Ryan Deacon, a Ph.D. candidate at Lehigh and camp co-coordinator, considers himself lucky to have learned about materials science during high school. He entered college planning to major in materials science.
It's not just engineering, he says of the field, and it's not just science. It's both. You learn to understand why things work and how to manipulate [them]. In materials science, students learn about the property of different materials and how these properties can used to make better products.
Deacon and Neil Hurley, a master's degree candidate, organized the camp around four themes: transportation, sports equipment, failure analysis and composite materials. The students broke and examined a variety of items, including hockey sticks, fishing rods, gun barrels and racquetballs.
Patrick Reedy, a junior at Muhlenberg High School, knew nothing about materials science until his father suggested that he apply to the camp. After a few days, Reedy began to look at objects differently.
I see what goes into building something, he says. It's not just put together.
Before Materials Camp, Reedy planned to study biology in college, but now he sees materials science as a definite possibility.
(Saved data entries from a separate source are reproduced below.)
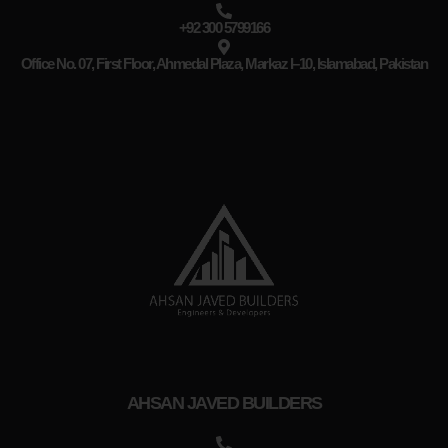
+92 300 5799166
Office No. 07, First Floor, Ahmedal Plaza, Markaz I–10, Islamabad, Pakistan
AHSAN JAVED BUILDERS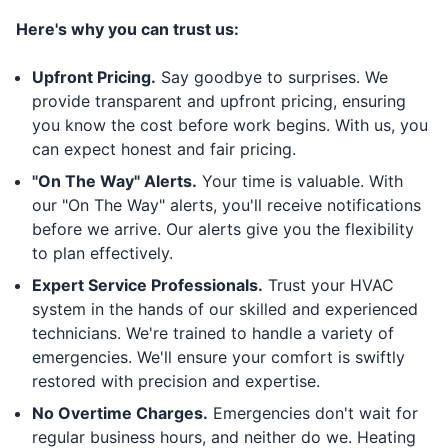
Here's why you can trust us:
Upfront Pricing.
Say goodbye to surprises. We
provide transparent and upfront pricing, ensuring
you know the cost before work begins. With us, you
can expect honest and fair pricing.
"On The Way" Alerts.
Your time is valuable. With
our "On The Way" alerts, you'll receive notifications
before we arrive. Our alerts give you the flexibility
to plan effectively.
Expert Service Professionals.
Trust your HVAC
system in the hands of our skilled and experienced
technicians. We're trained to handle a variety of
emergencies. We'll ensure your comfort is swiftly
restored with precision and expertise.
No Overtime Charges.
Emergencies don't wait for
regular business hours, and neither do we. Heating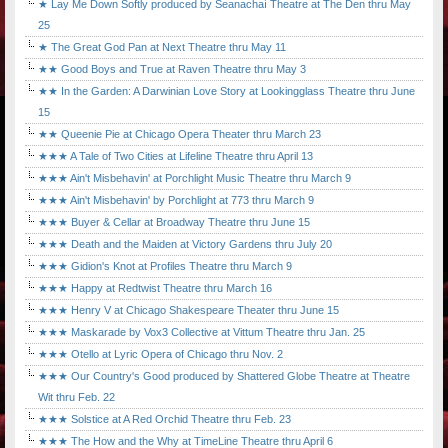
★ Lay Me Down Softly produced by Seanachaí Theatre at The Den thru May
25
★ The Great God Pan at Next Theatre thru May 11
★★ Good Boys and True at Raven Theatre thru May 3
★★ In the Garden: A Darwinian Love Story at Lookingglass Theatre thru June
15
★★ Queenie Pie at Chicago Opera Theater thru March 23
★★★ A Tale of Two Cities at Lifeline Theatre thru April 13
★★★ Ain't Misbehavin' at Porchlight Music Theatre thru March 9
★★★ Ain't Misbehavin' by Porchlight at 773 thru March 9
★★★ Buyer & Cellar at Broadway Theatre thru June 15
★★★ Death and the Maiden at Victory Gardens thru July 20
★★★ Gidion's Knot at Profiles Theatre thru March 9
★★★ Happy at Redtwist Theatre thru March 16
★★★ Henry V at Chicago Shakespeare Theater thru June 15
★★★ Maskarade by Vox3 Collective at Vittum Theatre thru Jan. 25
★★★ Otello at Lyric Opera of Chicago thru Nov. 2
★★★ Our Country's Good produced by Shattered Globe Theatre at Theatre
Wit thru Feb. 22
★★★ Solstice at A Red Orchid Theatre thru Feb. 23
★★★ The How and the Why at TimeLine Theatre thru April 6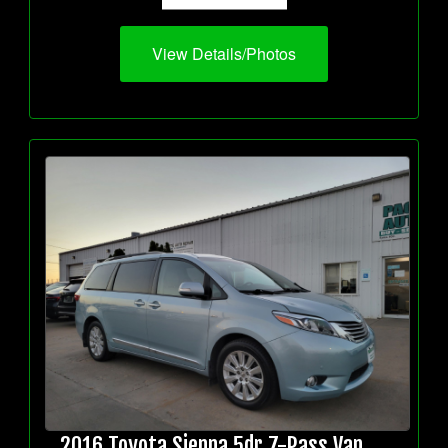
View Details/Photos
2016 Toyota Sienna 5dr 7-Pass Van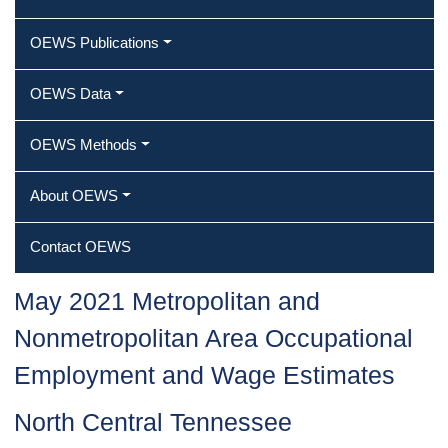
OEWS Publications
OEWS Data
OEWS Methods
About OEWS
Contact OEWS
May 2021 Metropolitan and
Nonmetropolitan Area Occupational
Employment and Wage Estimates
North Central Tennessee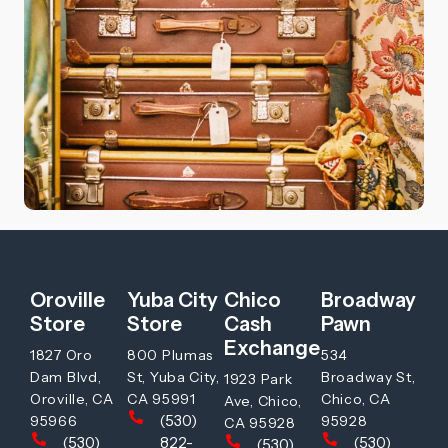
Oroville
Yuba City
Chico
Broadway
Store
Store
Cash
Pawn
Exchange
1827 Oro
800 Plumas
534
Dam Blvd,
St, Yuba City,
Broadway St,
1923 Park
Oroville, CA
CA 95991
Chico, CA
Ave, Chico,
(530)
95966
95928
CA 95928
(530)
822-
(530)
(530)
Ayelit Notis, a senior at a private Jewish high school in New Jersey, was already considering majoring in engineering. She will be continuing a family tradition, as her grandfathers, Arnold Marder and Michael Notis, are both professors of materials science and engineering at Lehigh.
Ayelit spent the week before Materials Camp examining a valve from the Columbia space shuttle with Marder.
The camp helped expand Ayelit's knowledge of engineering even further.
I didn't realize how interesting engineering could be, Ayelit says.